Solo acoustic performing isn't my natural comfort zone. Hell, country and folk, which I've learned to love dearly, isn't my comfort zone. Rock and roll in a band setting feels way more comfortable.
But the thing about a solo acoustic performance is that there's nowhere to hide. Nobody's gonna play a killer solo or cool drumbeat to spice things up. You're alone with a plinky little box of wood, your voice, and whatever power of Intention you can muster up through the beautiful paucity of your own soul.
In other words, it's fucking hard. There's no technical commonality between Bob Dylan and Barbara Streisand; yet they are each considered legendary masters in their own way. And I think it's that intense power of Intention and the mental discipline to do it. Imagine meditating in front of a crowd by way of singing and strumming and remembering lyrics...it's something like that, I think.
At the end of the day, isn't that what we respond to in the performers we love? That little flame they somehow summon in the performance? Isn't that the difference between a performer who makes you cry and a technically proficient performer who fades into the background of your consciousness without leaving any impression whatsoever - even when they both play the same song?
I don't profess to have mastered it...far from it. But I've touched it! The last time I played my little background music covers gig at SideYard, a cool little bar, I sang a Waylon Jennings tune with such conviction and power that the whole place, which had previously been more or less ignoring me, erupted into applause when I finished. And I don't think they were all just huge Waylon fans. I knew it was happening while it was happening. I could feel it.
And let me tell you...it's the best feeling ever.
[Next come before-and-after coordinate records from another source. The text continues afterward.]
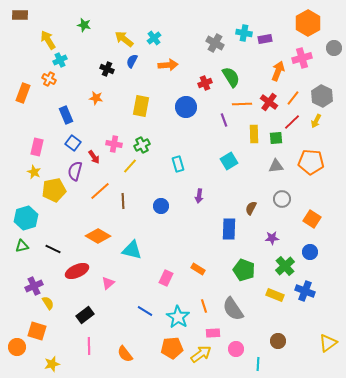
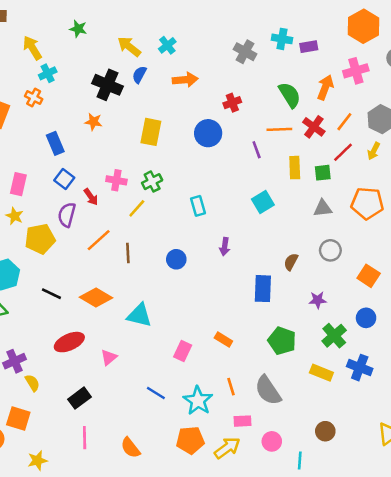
black cross: (107, 69) -> (107, 85), size x1.6
green semicircle: (231, 77) -> (290, 95), moved
black line: (53, 249) -> (51, 294), moved

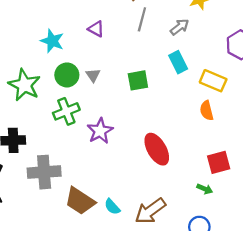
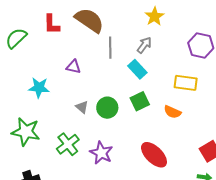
cyan rectangle: (178, 62) -> (137, 69), moved
green circle: (67, 75) -> (107, 108), moved
green square: (138, 80) -> (140, 101), moved
orange semicircle: (207, 111) -> (172, 112), moved, turned -36

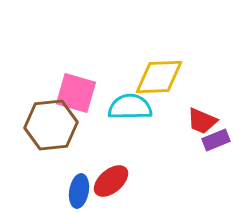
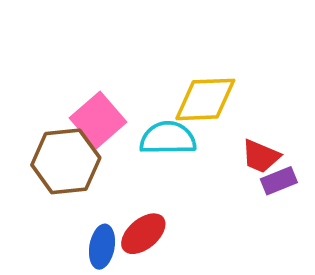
pink square: (76, 93) -> (98, 120), turned 33

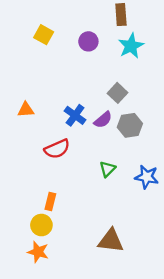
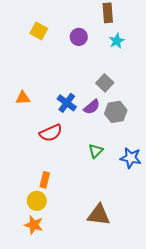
cyan star: (131, 46) -> (117, 41), size x0.7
I was in the zone, in the flow state, at one with the music, a channel for the spirit...however you want to say it. The thing was bigger than me and yet I was an indispensable part of it.
So yeah...that's why I'm chasing this acoustic thing. I want to learn that meditative and powerful discipline both so I can do it solo and so I can provide a powerful center for the band. Yeah, I want better guitar chops and better singing skills and better songwriting skills. But I mainly just want to COMMUNICATE. And I think this is the center of that goal somehow.
Are there places in your life or your practice where this kind of relentlessness of Intention and focus has transformed things for you? I'd love to hear about it!